The World Bank has raised its growth forecast for China, saying stimulus measures and approval of infrastructure projects will help boost growth. It added that the pick-up in factory output and investment suggested that China's economy was bottoming out.
The bank said it now expects China's economy to grow by 8.4% in 2013, up from its earlier projection of 8.1%. A slowdown in China's growth in recent months had prompted policymakers to announce various stimulus measures. These include two interest rate cuts since June and the approval of infrastructure projects worth more than 150bn dollars.
China's central bank, the People's Bank of China, has also lowered the amount of money that banks need to keep in reserve three times in the past few months in an attempt to boost lending.

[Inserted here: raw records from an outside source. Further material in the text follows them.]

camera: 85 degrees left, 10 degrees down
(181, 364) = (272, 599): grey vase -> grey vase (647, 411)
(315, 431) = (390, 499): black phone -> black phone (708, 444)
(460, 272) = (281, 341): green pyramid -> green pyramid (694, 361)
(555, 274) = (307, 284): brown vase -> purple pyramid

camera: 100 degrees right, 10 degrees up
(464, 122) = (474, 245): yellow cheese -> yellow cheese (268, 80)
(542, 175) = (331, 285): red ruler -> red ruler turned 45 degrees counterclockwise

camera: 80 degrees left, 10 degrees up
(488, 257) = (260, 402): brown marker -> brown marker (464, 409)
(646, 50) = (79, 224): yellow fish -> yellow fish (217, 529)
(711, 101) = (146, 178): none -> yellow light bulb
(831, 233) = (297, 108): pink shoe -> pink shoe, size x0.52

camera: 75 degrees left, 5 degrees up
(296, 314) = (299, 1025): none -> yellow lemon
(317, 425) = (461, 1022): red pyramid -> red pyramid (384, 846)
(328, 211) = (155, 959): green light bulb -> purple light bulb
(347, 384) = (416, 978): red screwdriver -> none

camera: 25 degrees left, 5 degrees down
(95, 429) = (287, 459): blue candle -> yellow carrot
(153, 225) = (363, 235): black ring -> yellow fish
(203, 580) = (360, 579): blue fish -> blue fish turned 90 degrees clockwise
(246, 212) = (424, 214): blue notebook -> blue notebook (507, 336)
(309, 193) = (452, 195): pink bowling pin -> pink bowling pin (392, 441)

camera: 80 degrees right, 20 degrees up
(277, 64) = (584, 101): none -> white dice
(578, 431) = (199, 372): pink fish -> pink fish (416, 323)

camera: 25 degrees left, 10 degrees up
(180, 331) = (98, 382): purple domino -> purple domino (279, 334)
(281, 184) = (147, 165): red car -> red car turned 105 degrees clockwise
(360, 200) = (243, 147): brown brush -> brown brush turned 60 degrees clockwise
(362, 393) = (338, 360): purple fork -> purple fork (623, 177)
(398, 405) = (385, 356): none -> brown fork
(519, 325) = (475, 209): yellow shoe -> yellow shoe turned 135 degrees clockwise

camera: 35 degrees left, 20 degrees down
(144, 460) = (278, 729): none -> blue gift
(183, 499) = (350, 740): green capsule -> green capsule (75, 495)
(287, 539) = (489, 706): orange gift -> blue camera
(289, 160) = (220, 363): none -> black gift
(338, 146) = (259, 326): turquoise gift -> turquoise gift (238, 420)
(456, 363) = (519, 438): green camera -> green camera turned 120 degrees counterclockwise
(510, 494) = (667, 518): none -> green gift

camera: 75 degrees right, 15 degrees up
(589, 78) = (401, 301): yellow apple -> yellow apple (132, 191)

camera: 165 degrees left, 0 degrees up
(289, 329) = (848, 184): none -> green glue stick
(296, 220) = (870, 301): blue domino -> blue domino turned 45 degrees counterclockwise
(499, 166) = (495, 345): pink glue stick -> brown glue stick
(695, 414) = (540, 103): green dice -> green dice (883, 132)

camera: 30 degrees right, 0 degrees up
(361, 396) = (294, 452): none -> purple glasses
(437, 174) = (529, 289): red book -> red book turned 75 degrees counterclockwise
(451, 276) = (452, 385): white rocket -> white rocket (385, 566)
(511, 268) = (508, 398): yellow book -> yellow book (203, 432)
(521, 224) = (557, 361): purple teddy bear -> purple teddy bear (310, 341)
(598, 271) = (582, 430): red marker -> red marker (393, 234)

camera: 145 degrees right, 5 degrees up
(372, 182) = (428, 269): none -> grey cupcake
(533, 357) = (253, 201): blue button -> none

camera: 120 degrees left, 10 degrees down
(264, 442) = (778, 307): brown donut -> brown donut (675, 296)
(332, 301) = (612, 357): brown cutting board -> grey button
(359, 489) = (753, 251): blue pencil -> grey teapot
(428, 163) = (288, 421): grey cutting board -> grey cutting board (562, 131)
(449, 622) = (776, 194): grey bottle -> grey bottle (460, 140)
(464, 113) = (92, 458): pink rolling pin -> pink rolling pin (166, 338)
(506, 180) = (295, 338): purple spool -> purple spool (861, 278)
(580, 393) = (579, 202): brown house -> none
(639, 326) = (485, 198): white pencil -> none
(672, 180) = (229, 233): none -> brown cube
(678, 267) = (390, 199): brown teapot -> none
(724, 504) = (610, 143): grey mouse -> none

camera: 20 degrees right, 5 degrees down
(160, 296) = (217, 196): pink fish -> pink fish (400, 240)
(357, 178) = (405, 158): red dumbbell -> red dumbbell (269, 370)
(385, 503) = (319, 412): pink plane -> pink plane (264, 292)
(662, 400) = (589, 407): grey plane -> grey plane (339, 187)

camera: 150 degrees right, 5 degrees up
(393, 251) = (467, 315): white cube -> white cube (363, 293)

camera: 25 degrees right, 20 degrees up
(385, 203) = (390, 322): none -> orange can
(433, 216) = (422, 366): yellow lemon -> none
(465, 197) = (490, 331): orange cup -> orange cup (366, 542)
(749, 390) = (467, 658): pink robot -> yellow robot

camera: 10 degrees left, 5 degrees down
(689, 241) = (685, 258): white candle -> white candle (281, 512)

The impact of easing credit conditions and public investment in infrastructure is beginning to show the bank said in its report. The impact is expected to continue to be felt into 2013, as the authorities have accelerated the approval of large projects.
The bank also raised its forecast for the developing East Asia region, excluding China. The grouping, Thailand, Philippines, Indonesia and Burma, is projected to grow 5.7% in 2013, up from the previous forecast of 5.5%.
The bank said that the region was likely to benefit from Thailand's recovery from last year's floods and strong growth in the Philippines. The Philippines economy has been one of the better performing ones in the region this year. Its growth has been helped by a strong domestic demand, government spending and increased investment in the country.
The bank raised its projection for the Philippines to 6.2% for 2013 from 5%. However the recent deadly and destructive typhoon could impact on the original estimates.
It added that the opening up of Burma and the continuing reforms in the country, which have seen various sanctions against it being lifted, was ”another bright spot in the region”.